Abgeschlagenheit, Müdigkeit, ständige Traurigkeit und Angstzustände. Diese oder ähnliche Gemütsschwankungen sind die häufigsten Zeichen einer depressiven Verstimmung. Meist entstehen diese aus konkreten Anlässen wie etwa Existenzängsten, Ärger im Berufs- oder Privatleben, seelische Belastungen oder eine Krankheit. Dabei reagiert jeder Mensch auf diese Ereignisse unterschiedlich intensiv.

Verstimmungen werden in zwei Kategorien unterteilt:
Leichtere seelische Verstimmungen, sowie Phasen der Krisen- und Trauerüberwindung verschwinden nach einer Weile von selbst wieder und werden von den Betroffenen häufig durch soziale Kontakte oder Sport und Wellness verarbeitet.
Pflanzliche Arzneimittel können helfen, die vorübergehenden Beschwerden wie Schlafstörungen etc. zu lindern, sollten jedoch nicht über einen dauerhaften Zeitraum und ohne ärztliche Rücksprache eingenommen werden.

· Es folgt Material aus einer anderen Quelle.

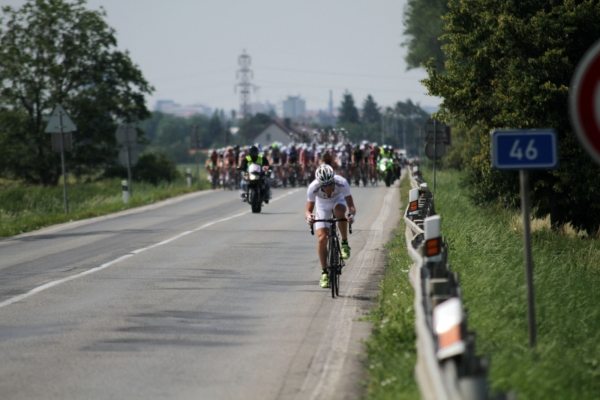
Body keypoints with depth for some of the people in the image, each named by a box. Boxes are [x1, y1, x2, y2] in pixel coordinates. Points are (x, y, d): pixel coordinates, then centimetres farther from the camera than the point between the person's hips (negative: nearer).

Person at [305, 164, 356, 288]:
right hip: (322, 206, 1)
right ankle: (324, 272, -3)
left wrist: (351, 214, -55)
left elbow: (351, 205, -33)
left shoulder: (342, 183, -36)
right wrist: (309, 216, -53)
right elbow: (308, 209, -30)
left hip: (338, 201, -1)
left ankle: (345, 244, -17)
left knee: (339, 211, -37)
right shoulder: (313, 188, -34)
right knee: (321, 238, -15)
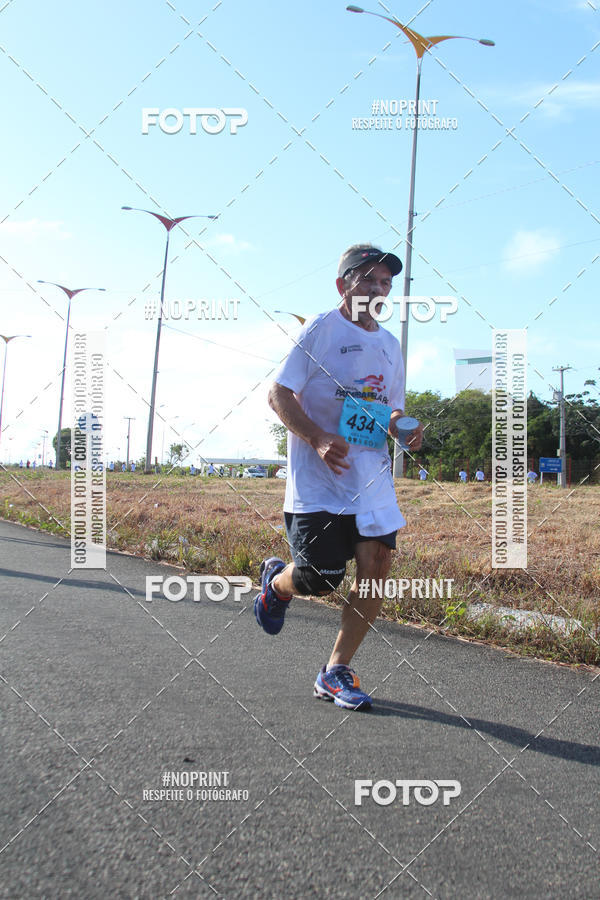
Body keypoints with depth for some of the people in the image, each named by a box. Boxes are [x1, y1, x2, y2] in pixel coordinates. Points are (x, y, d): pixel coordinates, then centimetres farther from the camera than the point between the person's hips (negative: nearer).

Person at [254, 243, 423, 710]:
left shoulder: (389, 344, 16)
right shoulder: (323, 327, -3)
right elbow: (279, 394, -7)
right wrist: (319, 439, -21)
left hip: (372, 476, 6)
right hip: (318, 479, -6)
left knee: (378, 565, -4)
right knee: (322, 577, -9)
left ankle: (337, 671, 12)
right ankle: (276, 580, 29)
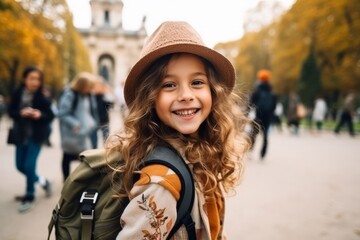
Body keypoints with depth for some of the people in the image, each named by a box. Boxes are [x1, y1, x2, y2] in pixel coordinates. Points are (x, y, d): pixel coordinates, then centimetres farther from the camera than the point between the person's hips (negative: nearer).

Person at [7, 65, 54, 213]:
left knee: (29, 166, -5)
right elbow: (11, 112, -1)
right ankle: (42, 181, 39)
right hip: (21, 135, 5)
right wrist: (20, 113, -21)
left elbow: (50, 116, -7)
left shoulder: (42, 97, -12)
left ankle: (29, 197, 15)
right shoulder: (17, 94, -5)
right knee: (20, 166, 12)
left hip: (36, 135, -4)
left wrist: (40, 115, -27)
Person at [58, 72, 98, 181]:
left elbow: (92, 110, 13)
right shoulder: (69, 94, -17)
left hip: (84, 132, 6)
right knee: (68, 156, 10)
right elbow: (62, 114, -20)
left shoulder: (89, 95, 4)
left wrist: (92, 123, 0)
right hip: (71, 133, -6)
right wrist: (74, 124, -24)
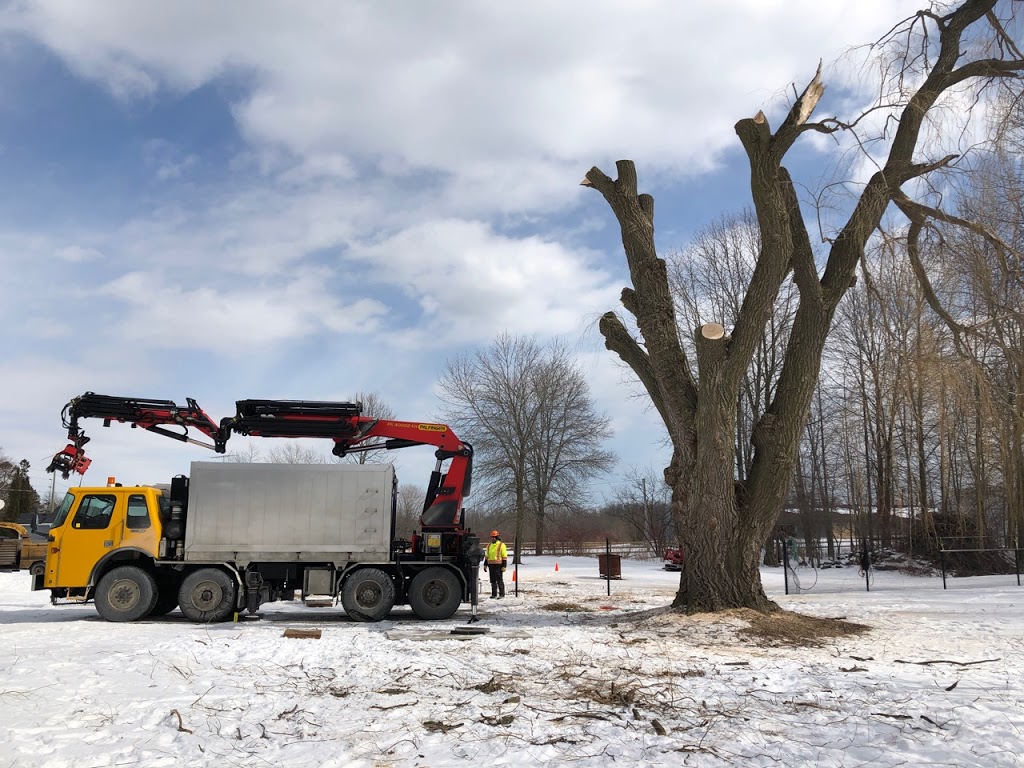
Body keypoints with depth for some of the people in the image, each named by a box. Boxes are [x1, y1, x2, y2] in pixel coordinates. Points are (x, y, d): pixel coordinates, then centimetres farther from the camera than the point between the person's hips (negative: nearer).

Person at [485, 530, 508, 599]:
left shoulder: (501, 545, -4)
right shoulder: (489, 546, 15)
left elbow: (504, 556, -6)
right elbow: (487, 556, 22)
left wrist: (504, 566, -12)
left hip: (498, 565, -6)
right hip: (491, 565, 6)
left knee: (499, 580, -5)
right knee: (493, 580, 8)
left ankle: (501, 594, 1)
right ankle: (494, 594, 15)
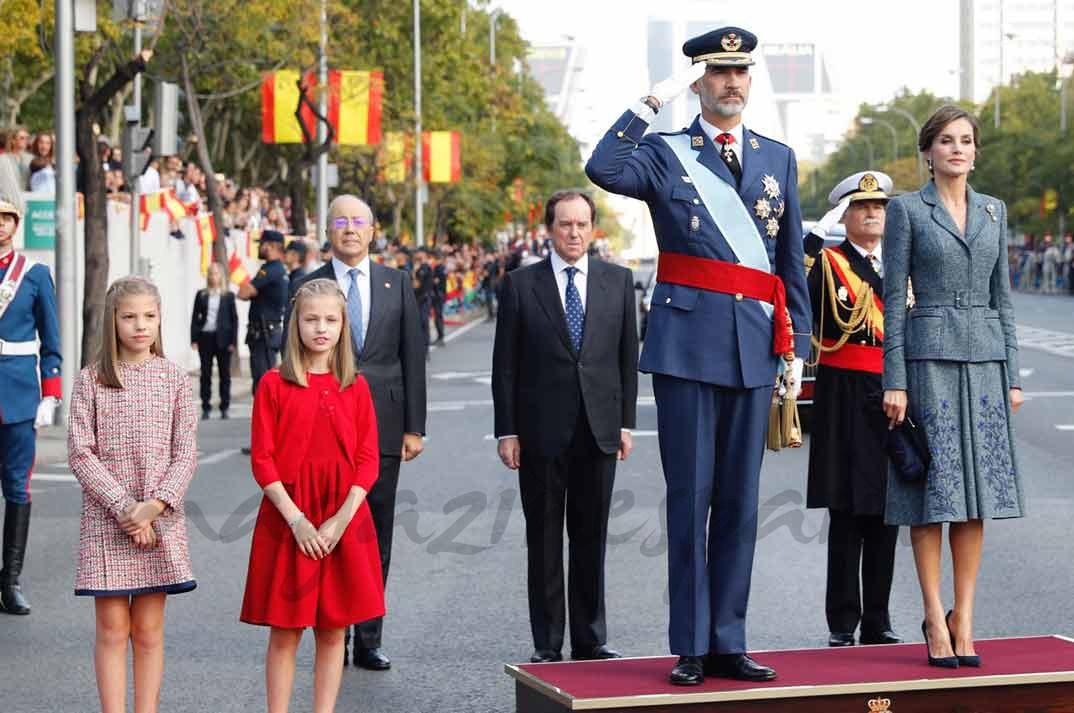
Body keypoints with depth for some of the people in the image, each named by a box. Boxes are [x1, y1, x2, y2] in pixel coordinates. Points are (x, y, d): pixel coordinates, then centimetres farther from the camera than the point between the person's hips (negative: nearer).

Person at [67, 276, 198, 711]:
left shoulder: (174, 379, 3)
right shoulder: (91, 380, 0)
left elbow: (186, 453, 0)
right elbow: (80, 452, -5)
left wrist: (154, 506, -13)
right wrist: (123, 506, -14)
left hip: (161, 521, 1)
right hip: (105, 520, -1)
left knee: (148, 630, 6)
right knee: (112, 630, 2)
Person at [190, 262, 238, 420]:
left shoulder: (228, 296, 4)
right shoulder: (201, 295, 7)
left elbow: (234, 319, 3)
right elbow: (195, 317, 6)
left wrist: (233, 341, -5)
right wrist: (194, 339, -3)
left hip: (222, 339, -1)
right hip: (205, 337, 1)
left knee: (225, 374, 2)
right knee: (206, 374, 3)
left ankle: (224, 407, 8)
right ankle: (206, 408, 7)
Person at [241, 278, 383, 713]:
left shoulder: (355, 387, 6)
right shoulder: (274, 384, -1)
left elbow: (367, 461, 3)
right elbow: (262, 461, -5)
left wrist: (342, 519, -10)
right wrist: (296, 520, -14)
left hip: (343, 522, 2)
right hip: (287, 521, -2)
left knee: (333, 631, 7)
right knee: (284, 632, 2)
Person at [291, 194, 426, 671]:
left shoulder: (397, 284, 8)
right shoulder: (310, 287, 4)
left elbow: (413, 357, 7)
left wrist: (414, 426, 0)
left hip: (382, 426, 2)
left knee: (377, 536, 5)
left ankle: (370, 640, 12)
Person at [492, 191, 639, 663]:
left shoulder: (618, 281, 7)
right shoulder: (521, 285, 1)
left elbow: (628, 356, 9)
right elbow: (505, 364, 0)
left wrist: (626, 422, 4)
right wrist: (506, 430, -4)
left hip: (598, 429, 2)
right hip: (541, 430, -2)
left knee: (591, 537, 8)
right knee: (543, 540, 4)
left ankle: (590, 638, 17)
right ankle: (547, 644, 11)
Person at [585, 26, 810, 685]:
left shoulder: (779, 158, 14)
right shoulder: (666, 153, 3)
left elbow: (792, 259, 16)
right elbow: (603, 169, -20)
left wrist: (797, 345, 11)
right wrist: (655, 100, -18)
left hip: (754, 346, 4)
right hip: (688, 341, -3)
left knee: (740, 502, 7)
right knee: (690, 499, -1)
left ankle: (728, 643, 14)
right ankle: (691, 648, 6)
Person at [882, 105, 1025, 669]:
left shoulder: (993, 210, 13)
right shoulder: (906, 209, 0)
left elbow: (1001, 296, 14)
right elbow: (893, 298, -3)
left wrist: (1013, 374, 8)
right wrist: (894, 381, -9)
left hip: (985, 357, 4)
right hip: (929, 356, -4)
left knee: (976, 491, 3)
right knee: (932, 491, -3)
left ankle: (964, 617, 8)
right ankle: (935, 618, 3)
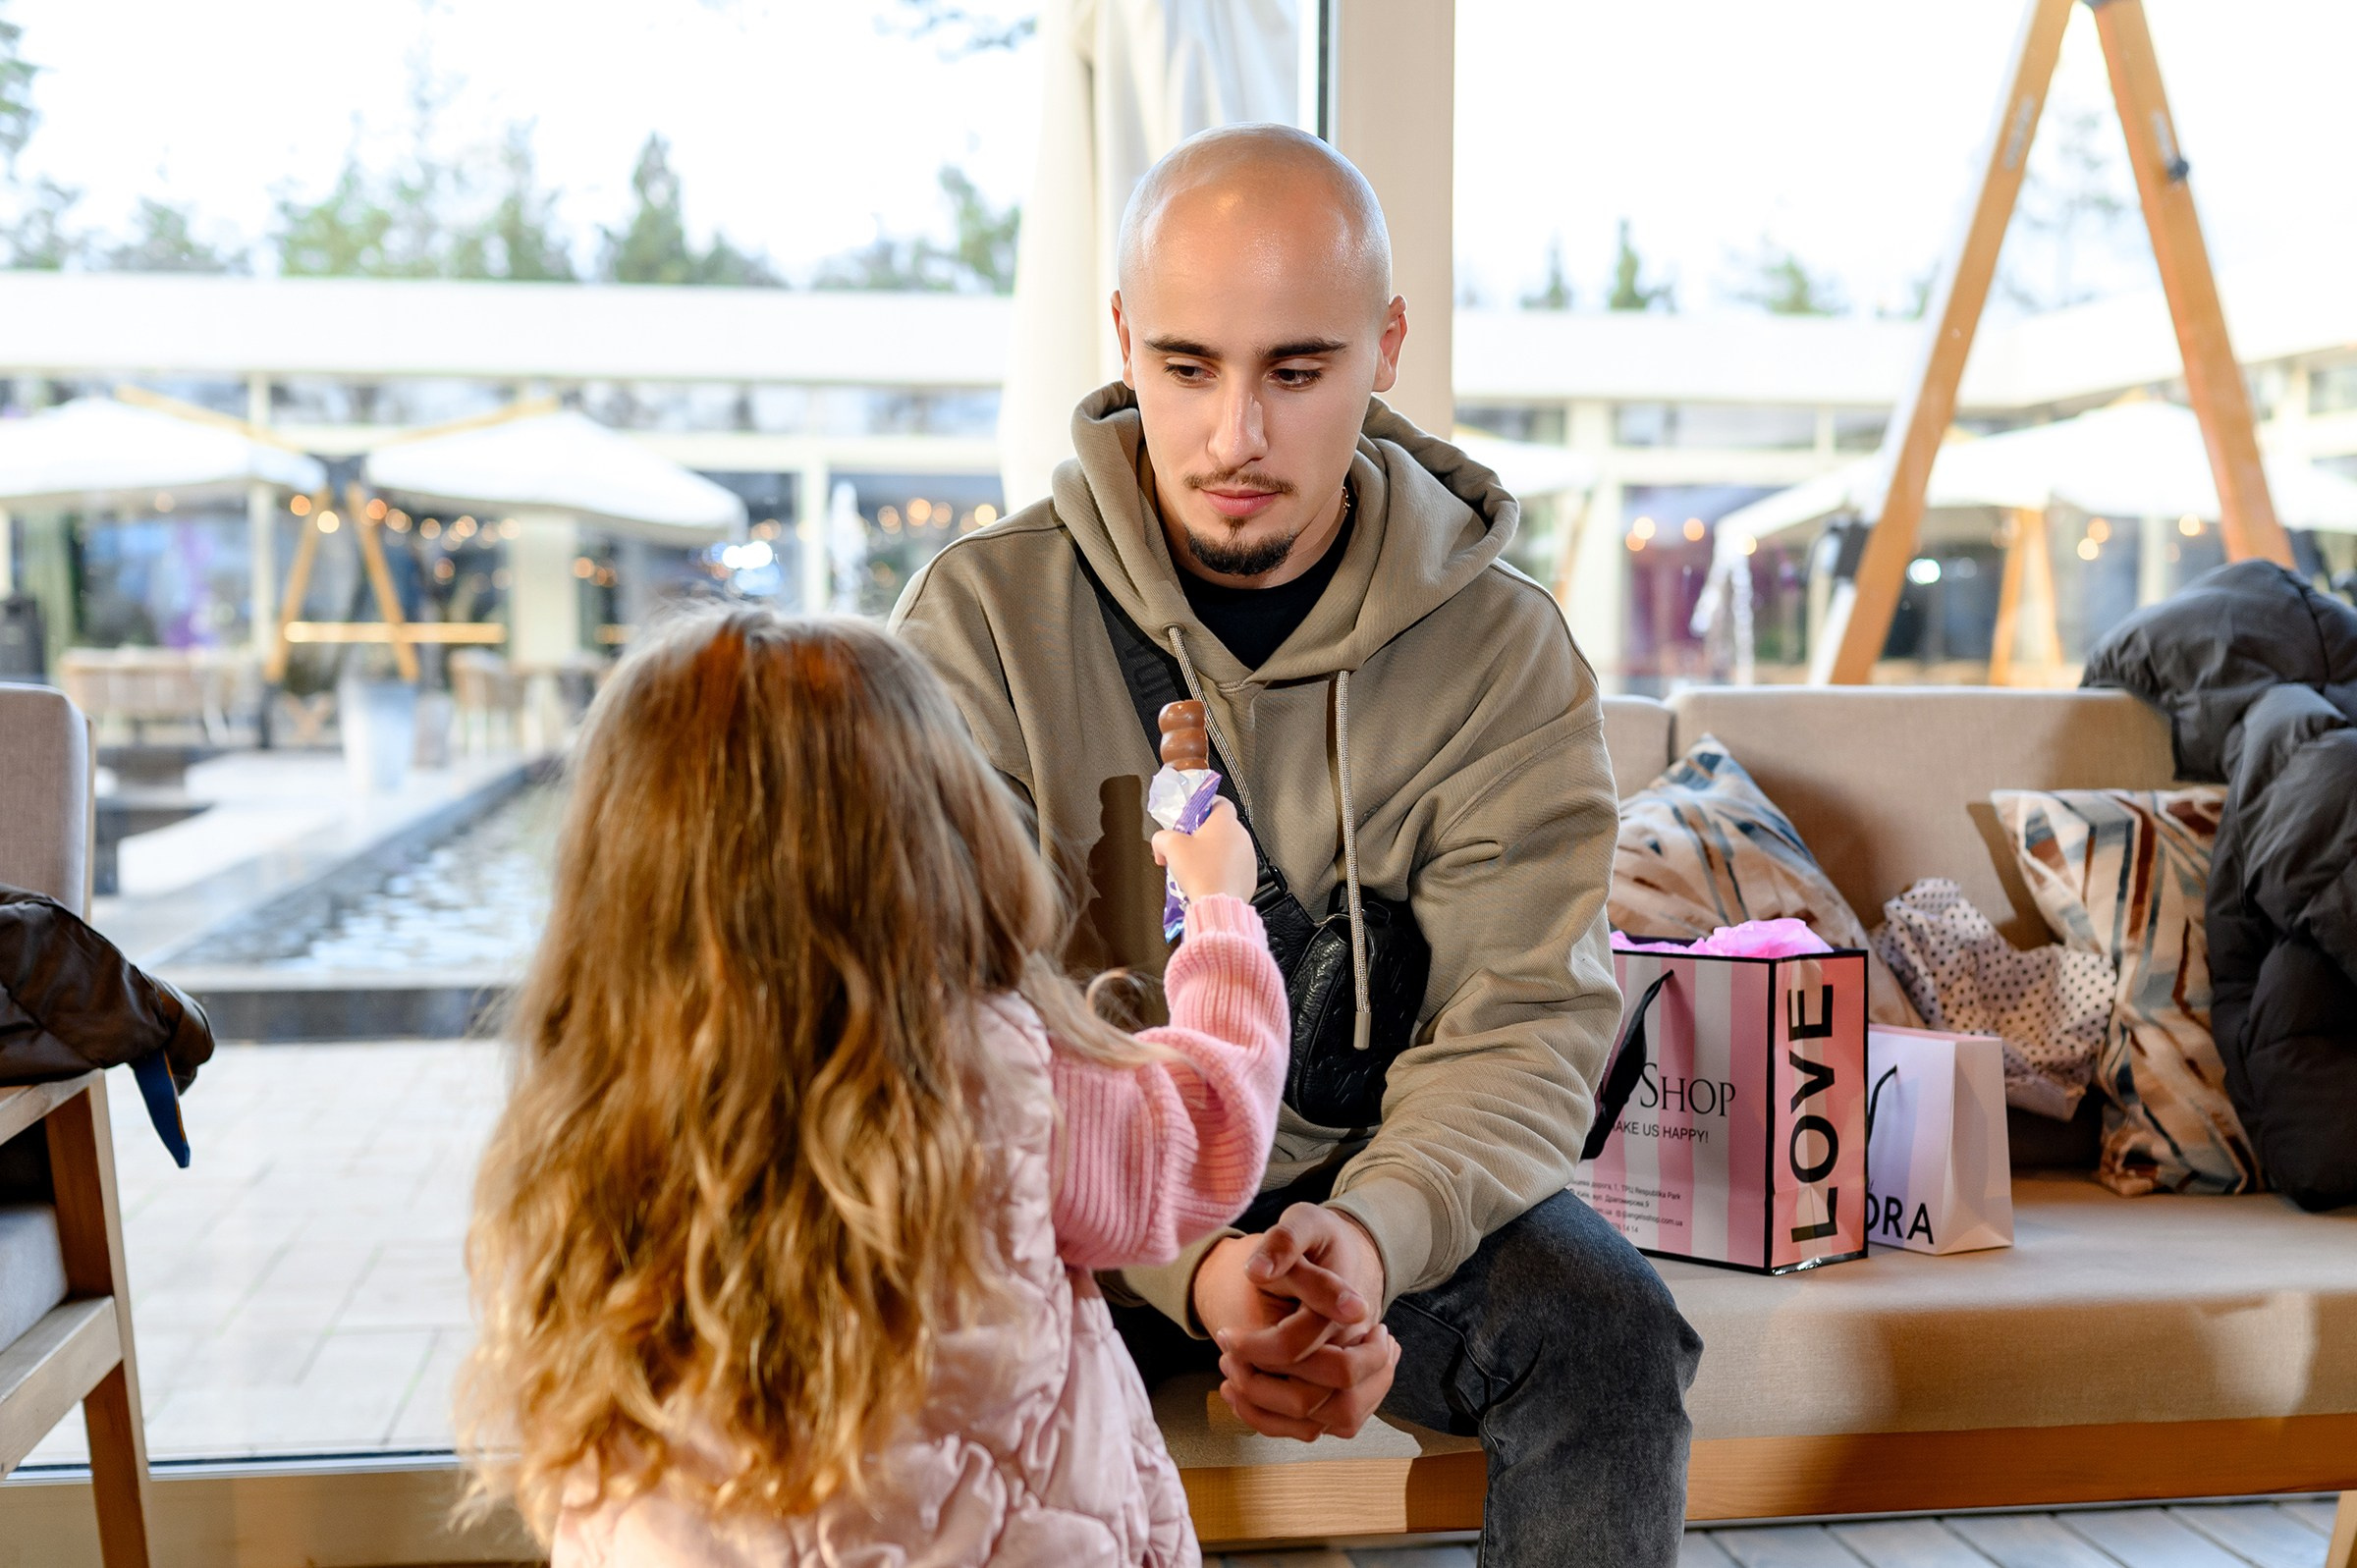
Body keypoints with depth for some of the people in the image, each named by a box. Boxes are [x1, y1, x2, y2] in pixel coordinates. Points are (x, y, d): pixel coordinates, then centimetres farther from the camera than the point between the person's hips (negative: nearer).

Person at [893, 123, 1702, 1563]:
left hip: (1383, 1185, 1)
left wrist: (1376, 1230, -31)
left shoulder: (1505, 650, -5)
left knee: (1610, 1333, -24)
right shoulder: (981, 621, -9)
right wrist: (1195, 1268, -31)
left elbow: (1525, 1018, -10)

Eine tiefer gehende depressive Verstimmung ist sehr ausgeprägt und hält dauerhaft an. Hierbei meiden die Betroffenen soziale Kontakte, kapseln sich ab und fallen so in ein immer größer werdendes Seelentief, das häufig auch mit körperlichen Begleitsymptomen einhergeht wie z.B. Schlafstörungen, Kopfschmerzen und Abgeschlagenheit.
Andere Anzeichen können jedoch auch erhöhte Nervosität und Gereiztheit sein. Dies äußert sich z.B. in Hyperaktivität, Arbeits- oder Sportsucht.

Die tiefer gehende depressive Verstimmung sollte unbedingt von einem Arzt abgeklärt und behandelt werden!